Un texte inspirant/ Introduction à la lettre TIC'Édu juin 2015
Par Jean-Luc BELTRAN, IA-IPR arts plastiques, académie de Créteil.
Dans l'enseignement des arts plastiques, l'architecture se résume encore trop souvent à des savoirs savants liés à des maquettes (merci la boîte à chaussures) ou encore, pour paraître plus contemporaine, à des manipulations de logiciels à l'intérieur d'une autre boîte, celle de l'ordinateur.
Dans l'enseignement des arts plastiques, l'architecture se résume encore trop souvent à des savoirs savants liés à des maquettes (merci la boîte à chaussures) ou encore, pour paraître plus contemporaine, à des manipulations de logiciels à l'intérieur d'une autre boîte, celle de l'ordinateur.
Pourtant, l'architecture, celle qui
interagit sans cesse avec nous, qui répond à notre mobilité, ce
territoire commun de nos corps est bien présente dans la salle de classe
et au-delà. Et c'est cette architecture qui s'alimente de flux, de
réseaux, de connexions, de circulations qui devrait être au cœur de
notre enseignement. Une architecture à la fois construite et numérique
car visuelle, changeante et éprouvante. Une architecture en pleine
TRANSMUTATION.
C'est ce nouveau cadre urbain, que
l’élève parcourt et qui participe à la construction de son identité,
qu'il faudrait travailler. S'intéresser aux croisements, aux
télescopages, au renversement des règles (que dire d'un espace public où
les interactions sociales diminuent et où chacun s'isole avec tablette
et téléphone ?). Comment cet espace public grâce au son, à la lumière,
aux images, à ces nouvelles relations au bâti, permet-il de capter à
nouveau le promeneur et de redonner du lien à ces territoires en commun?
Espace de sensations à partager, l'espace public s'adapte au corps, le
capture, le touche et voilà qu’il nous émerveille à nouveau.

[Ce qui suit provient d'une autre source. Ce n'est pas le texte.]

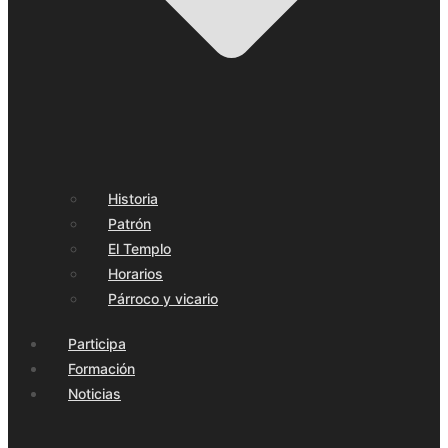
Historia
Patrón
El Templo
Horarios
Párroco y vicario
Participa
Formación
Noticias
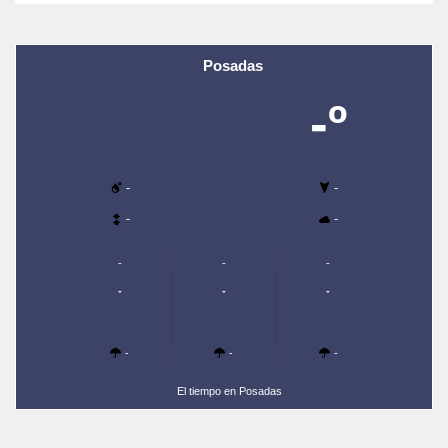
Posadas
-º
-
-
-
-
-
-
-
-
-
-
-
-
-
El tiempo en Posadas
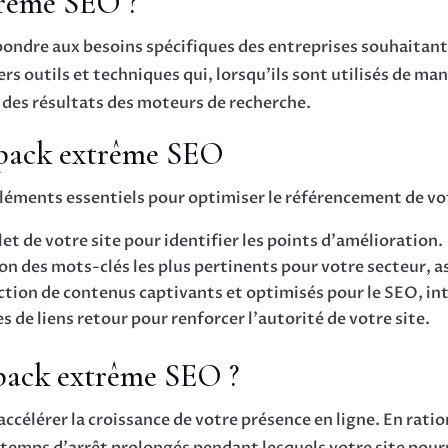
trême SEO ?
ondre aux besoins spécifiques des entreprises souhaitant 
vers outils et techniques qui, lorsqu’ils sont utilisés de m
s des résultats des moteurs de recherche.
 pack extrême SEO
ments essentiels pour optimiser le référencement de votr
et de votre site pour identifier les points d’amélioration.
ion des mots-clés les plus pertinents pour votre secteur, a
ction de contenus captivants et optimisés pour le SEO, in
s de liens retour pour renforcer l’autorité de votre site.
pack extrême SEO ?
ccélérer la croissance de votre présence en ligne. En rati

Aux limites de cet espace public, la construction architecturale fait peau neuve. Elle mute.
Soit
comme une architecture illusionniste issue du XVIIe et XVIIIe siècle,
que Norman Klein*nomme « baroque électronique » et dont la quintessence
serait Las Vegas. C'est-à-dire une hybridation des espaces ou seul «the
space between » (l'espace entre), aux multiples effets spéciaux, permet
aux visiteurs une fuite dans des options infinies qui donne à chacun
l'impression d'une architecture de fabrique, c'est-à-dire une
architecture de la technologie et du pouvoir marchand. Une architecture
pour que chacun puisse se sentir libre d'afficher tous ses désirs ?
Soit
comme une architecture qui se déconstruit, qui se fragmente, qui
devient modulaire, plus fonctionnelle et qui se prolonge grâce au réseau
virtuel.
Dans les deux cas, l'architecture se
dématérialise et transforme les relations interpersonnelles. Dans cette
architecture- réseaux, un espace-temps nouveau s'est installé. Le statut
de flâneur doit être réinventé. L'architecture se construit autour des
pratiques de chacun mais aussi de notre imaginaire. Le « je » prend le
pas sur le «nous ». À l'heure de l'arrivée des casques de réalité
virtuelle qui vont nous permettre d'être ici et ailleurs en même temps,
n’est-il pas nécessaire d’engager nos élèves à créer de la mobilité
d'abord à partir du bâti existant ? Il semble important de s'emparer de
ce construit à l'échelle réelle afin ensuite de pouvoir en modifier les
usages et de créer une « réalité augmentée » grâce au numérique.
Terminons
par citer Paul Valéry dans Eupalinos ou L'architecte ,1921 : «...
Dis-moi (puisque tu es si sensible aux effets de l'architecture),
n'as-tu pas observé, en te promenant dans cette ville, que d'entre les
édifices dont elle est peuplée, les uns sont muets ; les autres parlent ;
et d'autres enfin, qui sont les plus rares, chantent ?... ».
Professeurs et élèves, à vos promenades !
*Norman M. Klein : écrivain, critique et théoricien vivant à Los Angeles (USA). Principale publication: The Vatican to Vegas: A history of special effects, (Du Vatican à Las Vegas: Une histoire d’effets spéciaux) 2004.